Al via Equilibrio, Festival della nuova Danza con la Via Katlehong Dance Company.

Un viaggio verso le viscere della terra, un ritorno alle origini, a quell’istinto primordiale che fa muovere i piedi alla velocità della luce: è questo ciò che la compagnia Via Katlehong Dance ha portato in scena sul palco della Sala Petrassi, domenica 8 e lunedì 9 febbraio, aprendo “le danze” di Equilibrio Festival della nuova Danza , evento indiscusso di questo febbraio 2015 che, per la sua undicesima edizione, sceglie ancora gli spazi dell’ Auditorium Parco della Musica di Roma. “Katlehong Cabaret”, così si intitola la performance che, per 70 minuti, unisce appunto il cabaret al repertorio tradizionale della compagnia che prende il nome dalla township di Katlehong nell’East Rand a Johannesburg, uno dei sobborghi poveri in cui affonda le radici la cultura di protesta pantsula.

Sette sono gli instancabili ballerini impegnati in scena (Steven Faleni, Vusumuzi Mdoyi, Madlenkosi Fanie, Vuyani Feni, Tshepo Nchabeleng, Lemi Fudumele, Mpho Malotana) affiancati dalla danzatrice, cantante e attrice Nomathamsanqa Baba e dal narratore, attore, danzatore e musicista Thembinkosi Hlophe, tutti intenti a dar vita sul palco ad una vera e propria celebrazione della vita.

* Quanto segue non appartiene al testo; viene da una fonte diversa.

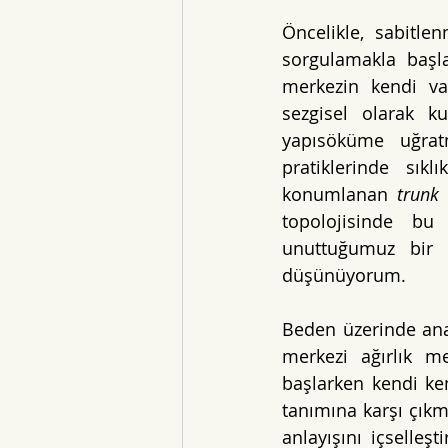
Öncelikle, sabitle
sorgulamakla başl
merkezin kendi var
sezgisel olarak 
yapısöküme uğratm
pratiklerinde sık
konumlanan 
trunk 
topolojisinde bu
unuttuğumuz bir re
düşünüyorum.
Beden üzerinde anat
merkezi ağırlık m
başlarken kendi ke
tanımına karşı çıkm
anlayışını içselleş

In un susseguirsi di numeri virtuosistici, individuabili a metà tra il ballo e il gioco, appare subito evidente che a guidare la performance è un ritmo incessante ed energico, che non accenna ad attenuarsi neppure quando lascia spazio a sonorità più dolci e meno “tamburellanti”. Si passa così dal tip-tap (movimento e colpi a terra), alla danza pantsula (mimo di scene di vita nelle township), dalla gumboot (danza dei minatori che si percuotono con le mani gli stivali di caucciù e le cosce) al canto tradizionale. Ad ispirare le creazioni della Via Katlehong Dance Company è, infatti, la sua stessa origine: negli anni sessanta e settanta, durante il regime dell’apartheid in Sudafrica, le popolazioni rurali nere vennero fatte spostare verso le grandi città e raggruppate nelle township. È in questi ghetti, regno della disoccupazione e della criminalità, che nacque la cultura pantsula con la quale si identificarono tutti i giovani nelle township. Come l’hip-hop negli Stati Uniti e in Europa, così anche la cultura pantsula è diventata nel tempo un vero e proprio stile di vita che abbraccia il modo di parlare e di vestire, i codici gestuali, la musica e la danza.

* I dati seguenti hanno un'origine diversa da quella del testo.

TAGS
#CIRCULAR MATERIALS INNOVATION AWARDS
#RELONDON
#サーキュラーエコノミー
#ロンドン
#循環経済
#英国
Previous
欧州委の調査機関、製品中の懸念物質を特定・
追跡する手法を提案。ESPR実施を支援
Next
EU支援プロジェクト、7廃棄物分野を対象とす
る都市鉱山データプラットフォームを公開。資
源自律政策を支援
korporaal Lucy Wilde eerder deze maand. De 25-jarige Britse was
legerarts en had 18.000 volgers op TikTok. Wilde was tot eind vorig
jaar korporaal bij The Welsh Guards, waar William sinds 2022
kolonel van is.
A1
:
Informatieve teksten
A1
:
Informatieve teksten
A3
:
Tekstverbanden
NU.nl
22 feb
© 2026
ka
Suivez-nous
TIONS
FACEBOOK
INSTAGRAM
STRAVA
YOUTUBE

Il risultato è uno stile ricco di energia e ritmo che coinvolge lo spettatore trascinandolo letteralmente sul palcoscenico facendo sì che chiunque, per qualche istante, diventi parte integrante del “Katlehong Cabaret”. Anche il finale non smentisce il lato giocoso della compagnia, che saluta la platea offrendo un Can-can tutto al maschile, con tanto di sederi in bella mostra, al quale irrimediabilmente si applaude divertiti.